**Source text:**

As in other Western advanced countries, habitual entrepreneurship is common in transition and developing countries (Smallbone and Welter 2001; Akhter et al. 2016), including Vietnam. There are numerous avenues where further research is required to fully understand the theoretical and phenomenon-based aspects of both types of habitual entrepreneurship. Although we believe that the key findings of our study (i.e., habitual entrepreneurs possess higher entrepreneurial skills, higher business quality, and longer survival duration) could be generalized across other transition countries, their development might be limited by unstable macroeconomic conditions and weak institutional mechanisms. In fact, it is largely acknowledged in the relevant literature that the institutional environment and the entrepreneurial ecosystem play important roles for shaping entrepreneurial behavior also in transition economies (Acs et al. 2008; Carbonara et al. 2016). Based on our and previous findings, we therefore plan to extend our research in three directions.
First, we would like to investigate how both formal and informal institutions influence the occupational choice of entrepreneurs. Second, we plan to analyze the linkage between habitual entrepreneurship and productive entrepreneurship with the aim of shedding light on how habitual entrepreneurs produce growth and contribute to the national economic development. Our model can in fact be further generalized to provide testable predictions about capital accumulation and firm growth/size.
Third and most important, we would like to study the case of entrepreneurs bouncing back from business failure. In the present analysis, we have not distinguished the motivations pushing an entrepreneur to become serial: learning from failure, experimenting with luck, or truly exploiting a newly recognized opportunity. This will be a promising field for future research.
Notes
Scholars have mostly explored either the choice between entering entrepreneurship for the first time and engaging in paid employment (Evans and Leighton 1989; Parker 2009; Santarelli et al. 2009) or habitual entrepreneurship in general without distinguishing between serial and portfolio (Lafontaine and Shaw 2016).
With the exception of Plehn-Dujowich (2010), who, however, does not consider portfolio entrepreneurship.
In particular, Parker (2014) analyzes how an entrepreneur’s recognition and exploitation abilities impact on the variance and the mean of the payoffs generated by their entrepreneurial activity. He finds that (i) higher opportunity-exploitation ability is associated with portfolio entrepreneurship rather than with serial and novice entrepreneurship (see also Parker and van Praag 2010); (ii) a sequence of opportunities whose returns covary negatively (diversifying opportunities) promotes portfolio entrepreneurship at the expense of both novice and serial entrepreneurship; (iii) synergies between successive opportunities promote portfolio entrepreneurship over novice entrepreneurship, unless the initial opportunity is sufficiently valuable; and (iv) individuals with low (moderate) (high) risk aversion are more likely to be serial (portfolio) (novice) entrepreneurs, respectively (for experimental lines of evidence, see Koudstaal et al. 2016).

**Dataset content:**
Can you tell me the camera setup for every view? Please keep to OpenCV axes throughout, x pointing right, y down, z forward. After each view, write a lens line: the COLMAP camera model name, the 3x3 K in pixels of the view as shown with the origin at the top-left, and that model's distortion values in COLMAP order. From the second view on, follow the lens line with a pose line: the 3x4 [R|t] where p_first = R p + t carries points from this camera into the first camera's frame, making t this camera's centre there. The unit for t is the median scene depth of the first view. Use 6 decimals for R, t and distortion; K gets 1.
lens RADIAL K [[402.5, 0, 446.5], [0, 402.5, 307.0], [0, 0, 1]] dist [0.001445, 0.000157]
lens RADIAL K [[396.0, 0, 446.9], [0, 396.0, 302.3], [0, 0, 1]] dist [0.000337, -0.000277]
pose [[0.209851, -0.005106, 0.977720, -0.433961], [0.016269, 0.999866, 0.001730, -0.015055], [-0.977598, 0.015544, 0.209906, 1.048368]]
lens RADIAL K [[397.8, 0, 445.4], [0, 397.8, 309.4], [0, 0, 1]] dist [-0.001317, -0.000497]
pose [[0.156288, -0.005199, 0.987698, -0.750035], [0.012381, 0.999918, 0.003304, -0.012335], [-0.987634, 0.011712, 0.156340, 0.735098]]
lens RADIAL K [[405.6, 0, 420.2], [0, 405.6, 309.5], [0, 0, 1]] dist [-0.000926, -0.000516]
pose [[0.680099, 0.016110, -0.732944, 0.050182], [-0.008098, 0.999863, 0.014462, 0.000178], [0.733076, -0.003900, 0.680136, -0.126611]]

==

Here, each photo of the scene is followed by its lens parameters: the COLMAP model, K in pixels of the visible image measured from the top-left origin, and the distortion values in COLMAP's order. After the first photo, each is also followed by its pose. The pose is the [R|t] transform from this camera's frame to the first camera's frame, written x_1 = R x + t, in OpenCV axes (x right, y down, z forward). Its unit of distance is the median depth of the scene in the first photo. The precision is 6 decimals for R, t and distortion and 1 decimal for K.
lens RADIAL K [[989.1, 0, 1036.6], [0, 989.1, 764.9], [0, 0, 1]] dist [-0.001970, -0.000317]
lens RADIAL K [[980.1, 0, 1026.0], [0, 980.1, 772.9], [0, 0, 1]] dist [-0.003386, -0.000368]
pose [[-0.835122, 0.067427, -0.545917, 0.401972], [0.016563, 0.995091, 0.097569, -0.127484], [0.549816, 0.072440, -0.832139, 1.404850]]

* * *

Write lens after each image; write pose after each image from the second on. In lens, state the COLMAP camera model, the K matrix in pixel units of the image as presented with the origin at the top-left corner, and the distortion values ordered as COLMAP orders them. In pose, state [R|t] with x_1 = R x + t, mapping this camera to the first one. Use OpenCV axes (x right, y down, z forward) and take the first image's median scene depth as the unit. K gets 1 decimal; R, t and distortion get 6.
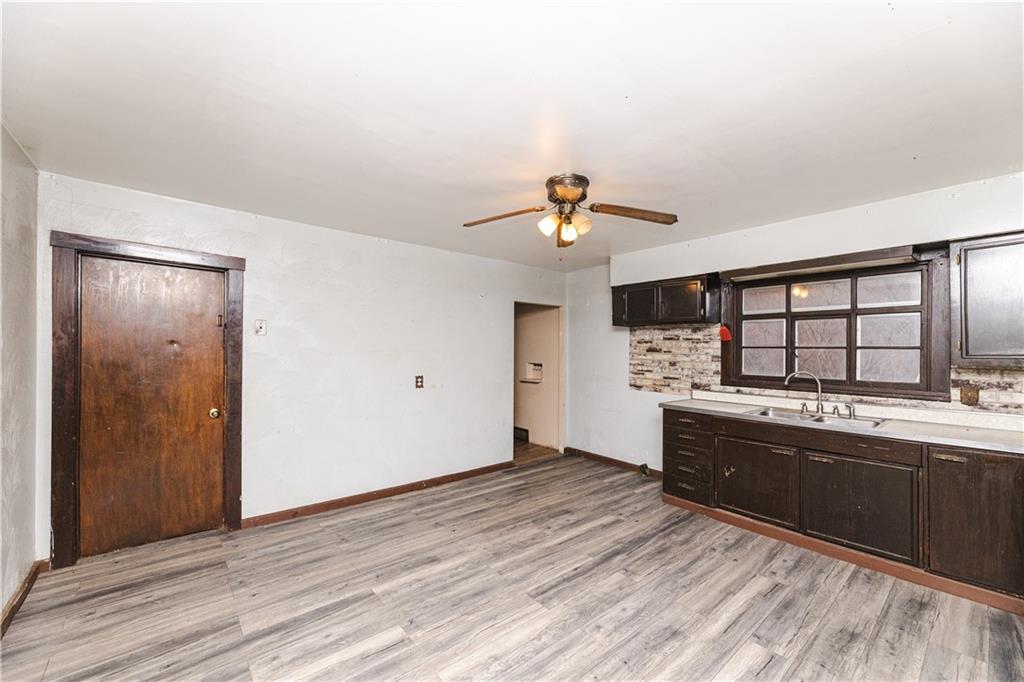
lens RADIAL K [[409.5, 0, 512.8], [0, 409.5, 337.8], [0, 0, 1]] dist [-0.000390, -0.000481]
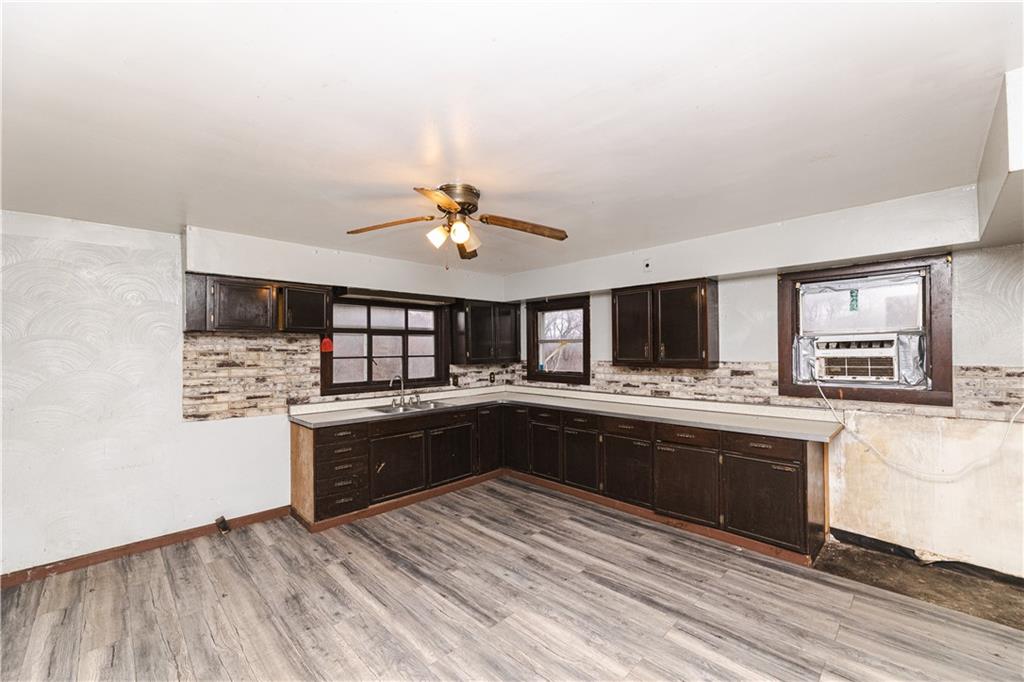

**Required work:**
a: Condense the paragraph of the habitual entrepreneurship passage that begins "First, we would like to investigate" into a short bulleted list that keeps its main points.
b: Carry on the habitual entrepreneurship passage from its final sentence.

**Answers by item number:**
a:
- Investigate how formal and informal institutions influence entrepreneurs' occupational choice.
- Analyze the link between habitual entrepreneurship and productive entrepreneurship to show how habitual entrepreneurs produce growth and contribute to national economic development.
- Generalize the model further to provide testable predictions about capital accumulation and firm growth/size.

b:
These are: “Accessing, multiplying, redeploying, incubating, decoupling, aligning, complementing, and coupling” (Baert et al. 2016, p. 354).
Cases with s > 1 have been left out because they imply increasing returns to capital. While it may be interesting to study economies in which tensions toward market concentration exist, entrepreneurship in Vietnam is mostly characterized by SMEs. Hence, limiting our theoretical analysis to s ≤ 1 seems more consistent with the data we use to validate our theory.
We assume that, once made, the entrepreneur’s occupational choice is not reversible. This assumption is common in occupational choice models (see Plehn-Dujowich 2010) and is also suitable for our dataset, which registers whether, at a given date, an entrepreneur is novice (still owns her/his original business), serial, or portfolio but does not give account for her/his future decisions.
The parameter τ can be interpreted as the “start-up cost” (see Plehn-Dujowich 2010; Holmes and Schmitz 1990).
In fact, \( {V}^S\left(q,s,\widehat{q}\right)={qK}^s+\beta \underset{0}{\overset{\infty }{\int }}\frac{q{\left[\left(1-\tau \right)K\right]}^s}{1-\beta}\mathrm{d}Q(q) \), where the last integral can be rewritten as \( \frac{{\left[\left(1-\tau \right)K\right]}^s}{1-\beta}\underset{0}{\overset{\infty }{\int }}q\mathrm{d}Q(q)=\frac{{\left[\left(1-\tau \right)K\right]}^s}{1-\beta } Eq \).
See Ljungqvist and Sargent (2004, chapter 6).
Proofs are in Appendix 1.
As clarified above, we do not consider cases in which s > 1. Results would be qualitatively similar to those in Proposition 2. In fact, with s > 1, the value \( {V}^P\left(q,s,\widehat{q},\gamma \right) \) in expression (4) would be convex in γ. \( {V}^P\left(q,s,\widehat{q},\gamma \right) \) would then be maximized at either γ = 0 or γ = 1, according to the relative values of \( q,\widehat{q} \), and τ, exactly as in Proposition 2.
This is in line with the data we use in our empirical analysis, according to which entrepreneurial exit encompasses both entrepreneurs closing their business and those transferring it. Transfer and closing down can be justified by either leaving entrepreneurship or starting a new firm (serial entrepreneurship).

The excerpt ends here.